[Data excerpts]
____________

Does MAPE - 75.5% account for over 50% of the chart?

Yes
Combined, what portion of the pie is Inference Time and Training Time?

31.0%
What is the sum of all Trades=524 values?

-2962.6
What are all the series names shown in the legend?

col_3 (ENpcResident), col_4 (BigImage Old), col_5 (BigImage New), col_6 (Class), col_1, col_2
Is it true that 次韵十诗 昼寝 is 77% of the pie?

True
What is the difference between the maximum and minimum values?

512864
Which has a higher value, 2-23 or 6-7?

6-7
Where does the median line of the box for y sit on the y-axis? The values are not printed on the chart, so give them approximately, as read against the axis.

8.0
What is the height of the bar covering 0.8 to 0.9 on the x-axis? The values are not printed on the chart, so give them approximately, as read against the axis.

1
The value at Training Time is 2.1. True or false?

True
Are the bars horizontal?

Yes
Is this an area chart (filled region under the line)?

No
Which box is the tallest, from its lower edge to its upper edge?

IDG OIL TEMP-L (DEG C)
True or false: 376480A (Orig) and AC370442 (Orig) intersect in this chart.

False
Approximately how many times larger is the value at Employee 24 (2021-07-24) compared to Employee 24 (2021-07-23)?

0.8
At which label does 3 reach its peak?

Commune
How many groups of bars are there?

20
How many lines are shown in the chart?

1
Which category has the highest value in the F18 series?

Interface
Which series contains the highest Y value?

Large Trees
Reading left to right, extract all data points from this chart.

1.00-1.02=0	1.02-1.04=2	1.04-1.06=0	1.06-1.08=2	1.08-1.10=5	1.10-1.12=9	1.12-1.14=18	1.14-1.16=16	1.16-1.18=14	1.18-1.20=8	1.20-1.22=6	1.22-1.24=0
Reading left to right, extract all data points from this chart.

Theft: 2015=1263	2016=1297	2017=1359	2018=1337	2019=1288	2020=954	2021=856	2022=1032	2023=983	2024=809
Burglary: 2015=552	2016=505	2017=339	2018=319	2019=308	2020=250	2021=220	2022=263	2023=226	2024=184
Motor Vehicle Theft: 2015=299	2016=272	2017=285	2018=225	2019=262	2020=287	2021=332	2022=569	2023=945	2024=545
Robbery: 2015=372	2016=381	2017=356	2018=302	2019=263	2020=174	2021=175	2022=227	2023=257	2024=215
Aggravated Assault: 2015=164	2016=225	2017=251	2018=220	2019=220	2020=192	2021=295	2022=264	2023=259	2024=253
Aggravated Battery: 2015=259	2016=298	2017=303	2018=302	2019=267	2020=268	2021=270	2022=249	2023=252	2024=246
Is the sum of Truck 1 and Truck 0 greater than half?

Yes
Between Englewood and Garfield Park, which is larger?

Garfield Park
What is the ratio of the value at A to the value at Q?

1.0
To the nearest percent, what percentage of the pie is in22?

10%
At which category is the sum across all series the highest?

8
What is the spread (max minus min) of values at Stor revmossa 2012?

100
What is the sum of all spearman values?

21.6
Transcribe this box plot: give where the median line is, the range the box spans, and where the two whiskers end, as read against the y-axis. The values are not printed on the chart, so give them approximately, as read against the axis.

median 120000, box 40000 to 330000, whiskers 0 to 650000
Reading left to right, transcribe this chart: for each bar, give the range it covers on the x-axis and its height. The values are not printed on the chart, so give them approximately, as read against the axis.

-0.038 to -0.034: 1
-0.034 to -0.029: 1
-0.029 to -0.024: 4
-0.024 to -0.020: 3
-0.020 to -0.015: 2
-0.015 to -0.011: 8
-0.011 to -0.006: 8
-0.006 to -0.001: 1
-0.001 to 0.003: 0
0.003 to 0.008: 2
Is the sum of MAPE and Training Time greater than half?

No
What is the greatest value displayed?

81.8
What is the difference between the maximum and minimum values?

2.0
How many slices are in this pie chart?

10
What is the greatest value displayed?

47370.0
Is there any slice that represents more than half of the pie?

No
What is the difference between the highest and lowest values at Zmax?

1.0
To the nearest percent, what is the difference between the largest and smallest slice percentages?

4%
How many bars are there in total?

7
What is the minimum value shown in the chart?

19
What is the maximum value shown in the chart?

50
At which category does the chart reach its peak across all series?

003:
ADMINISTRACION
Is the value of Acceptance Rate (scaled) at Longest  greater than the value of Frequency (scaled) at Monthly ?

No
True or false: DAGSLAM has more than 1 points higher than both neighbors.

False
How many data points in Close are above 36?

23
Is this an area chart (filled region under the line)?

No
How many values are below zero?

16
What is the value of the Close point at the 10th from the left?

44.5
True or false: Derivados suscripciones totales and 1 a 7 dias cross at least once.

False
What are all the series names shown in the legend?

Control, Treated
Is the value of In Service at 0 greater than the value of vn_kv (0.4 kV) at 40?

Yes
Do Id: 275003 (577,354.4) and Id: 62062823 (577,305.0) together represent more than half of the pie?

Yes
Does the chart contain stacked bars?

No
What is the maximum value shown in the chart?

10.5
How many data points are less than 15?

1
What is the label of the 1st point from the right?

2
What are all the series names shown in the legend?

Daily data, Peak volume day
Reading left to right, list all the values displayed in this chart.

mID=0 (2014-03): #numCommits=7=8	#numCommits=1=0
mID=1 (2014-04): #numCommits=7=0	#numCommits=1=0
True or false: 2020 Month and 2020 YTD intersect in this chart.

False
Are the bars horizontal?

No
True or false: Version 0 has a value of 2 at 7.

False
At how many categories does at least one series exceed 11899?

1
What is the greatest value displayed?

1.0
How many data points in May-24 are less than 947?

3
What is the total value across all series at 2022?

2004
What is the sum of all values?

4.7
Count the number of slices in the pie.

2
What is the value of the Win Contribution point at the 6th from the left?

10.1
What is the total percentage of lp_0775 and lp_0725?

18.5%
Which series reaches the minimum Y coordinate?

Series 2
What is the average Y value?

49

____________

= EXERCISE OBJECTIVE =
Please echo the lines above, keeping every character unchanged.

= RESULT =
Does MAPE - 75.5% account for over 50% of the chart?

Yes
Combined, what portion of the pie is Inference Time and Training Time?

31.0%
What is the sum of all Trades=524 values?

-2962.6
What are all the series names shown in the legend?

col_3 (ENpcResident), col_4 (BigImage Old), col_5 (BigImage New), col_6 (Class), col_1, col_2
Is it true that 次韵十诗 昼寝 is 77% of the pie?

True
What is the difference between the maximum and minimum values?

512864
Which has a higher value, 2-23 or 6-7?

6-7
Where does the median line of the box for y sit on the y-axis? The values are not printed on the chart, so give them approximately, as read against the axis.

8.0
What is the height of the bar covering 0.8 to 0.9 on the x-axis? The values are not printed on the chart, so give them approximately, as read against the axis.

1
The value at Training Time is 2.1. True or false?

True
Are the bars horizontal?

Yes
Is this an area chart (filled region under the line)?

No
Which box is the tallest, from its lower edge to its upper edge?

IDG OIL TEMP-L (DEG C)
True or false: 376480A (Orig) and AC370442 (Orig) intersect in this chart.

False
Approximately how many times larger is the value at Employee 24 (2021-07-24) compared to Employee 24 (2021-07-23)?

0.8
At which label does 3 reach its peak?

Commune
How many groups of bars are there?

20
How many lines are shown in the chart?

1
Which category has the highest value in the F18 series?

Interface
Which series contains the highest Y value?

Large Trees
Reading left to right, extract all data points from this chart.

1.00-1.02=0	1.02-1.04=2	1.04-1.06=0	1.06-1.08=2	1.08-1.10=5	1.10-1.12=9	1.12-1.14=18	1.14-1.16=16	1.16-1.18=14	1.18-1.20=8	1.20-1.22=6	1.22-1.24=0
Reading left to right, extract all data points from this chart.

Theft: 2015=1263	2016=1297	2017=1359	2018=1337	2019=1288	2020=954	2021=856	2022=1032	2023=983	2024=809
Burglary: 2015=552	2016=505	2017=339	2018=319	2019=308	2020=250	2021=220	2022=263	2023=226	2024=184
Motor Vehicle Theft: 2015=299	2016=272	2017=285	2018=225	2019=262	2020=287	2021=332	2022=569	2023=945	2024=545
Robbery: 2015=372	2016=381	2017=356	2018=302	2019=263	2020=174	2021=175	2022=227	2023=257	2024=215
Aggravated Assault: 2015=164	2016=225	2017=251	2018=220	2019=220	2020=192	2021=295	2022=264	2023=259	2024=253
Aggravated Battery: 2015=259	2016=298	2017=303	2018=302	2019=267	2020=268	2021=270	2022=249	2023=252	2024=246
Is the sum of Truck 1 and Truck 0 greater than half?

Yes
Between Englewood and Garfield Park, which is larger?

Garfield Park
What is the ratio of the value at A to the value at Q?

1.0
To the nearest percent, what percentage of the pie is in22?

10%
At which category is the sum across all series the highest?

8
What is the spread (max minus min) of values at Stor revmossa 2012?

100
What is the sum of all spearman values?

21.6
Transcribe this box plot: give where the median line is, the range the box spans, and where the two whiskers end, as read against the y-axis. The values are not printed on the chart, so give them approximately, as read against the axis.

median 120000, box 40000 to 330000, whiskers 0 to 650000
Reading left to right, transcribe this chart: for each bar, give the range it covers on the x-axis and its height. The values are not printed on the chart, so give them approximately, as read against the axis.

-0.038 to -0.034: 1
-0.034 to -0.029: 1
-0.029 to -0.024: 4
-0.024 to -0.020: 3
-0.020 to -0.015: 2
-0.015 to -0.011: 8
-0.011 to -0.006: 8
-0.006 to -0.001: 1
-0.001 to 0.003: 0
0.003 to 0.008: 2
Is the sum of MAPE and Training Time greater than half?

No
What is the greatest value displayed?

81.8
What is the difference between the maximum and minimum values?

2.0
How many slices are in this pie chart?

10
What is the greatest value displayed?

47370.0
Is there any slice that represents more than half of the pie?

No
What is the difference between the highest and lowest values at Zmax?

1.0
To the nearest percent, what is the difference between the largest and smallest slice percentages?

4%
How many bars are there in total?

7
What is the minimum value shown in the chart?

19
What is the maximum value shown in the chart?

50
At which category does the chart reach its peak across all series?

003:
ADMINISTRACION
Is the value of Acceptance Rate (scaled) at Longest  greater than the value of Frequency (scaled) at Monthly ?

No
True or false: DAGSLAM has more than 1 points higher than both neighbors.

False
How many data points in Close are above 36?

23
Is this an area chart (filled region under the line)?

No
How many values are below zero?

16
What is the value of the Close point at the 10th from the left?

44.5
True or false: Derivados suscripciones totales and 1 a 7 dias cross at least once.

False
What are all the series names shown in the legend?

Control, Treated
Is the value of In Service at 0 greater than the value of vn_kv (0.4 kV) at 40?

Yes
Do Id: 275003 (577,354.4) and Id: 62062823 (577,305.0) together represent more than half of the pie?

Yes
Does the chart contain stacked bars?

No
What is the maximum value shown in the chart?

10.5
How many data points are less than 15?

1
What is the label of the 1st point from the right?

2
What are all the series names shown in the legend?

Daily data, Peak volume day
Reading left to right, list all the values displayed in this chart.

mID=0 (2014-03): #numCommits=7=8	#numCommits=1=0
mID=1 (2014-04): #numCommits=7=0	#numCommits=1=0
True or false: 2020 Month and 2020 YTD intersect in this chart.

False
Are the bars horizontal?

No
True or false: Version 0 has a value of 2 at 7.

False
At how many categories does at least one series exceed 11899?

1
What is the greatest value displayed?

1.0
How many data points in May-24 are less than 947?

3
What is the total value across all series at 2022?

2004
What is the sum of all values?

4.7
Count the number of slices in the pie.

2
What is the value of the Win Contribution point at the 6th from the left?

10.1
What is the total percentage of lp_0775 and lp_0725?

18.5%
Which series reaches the minimum Y coordinate?

Series 2
What is the average Y value?

49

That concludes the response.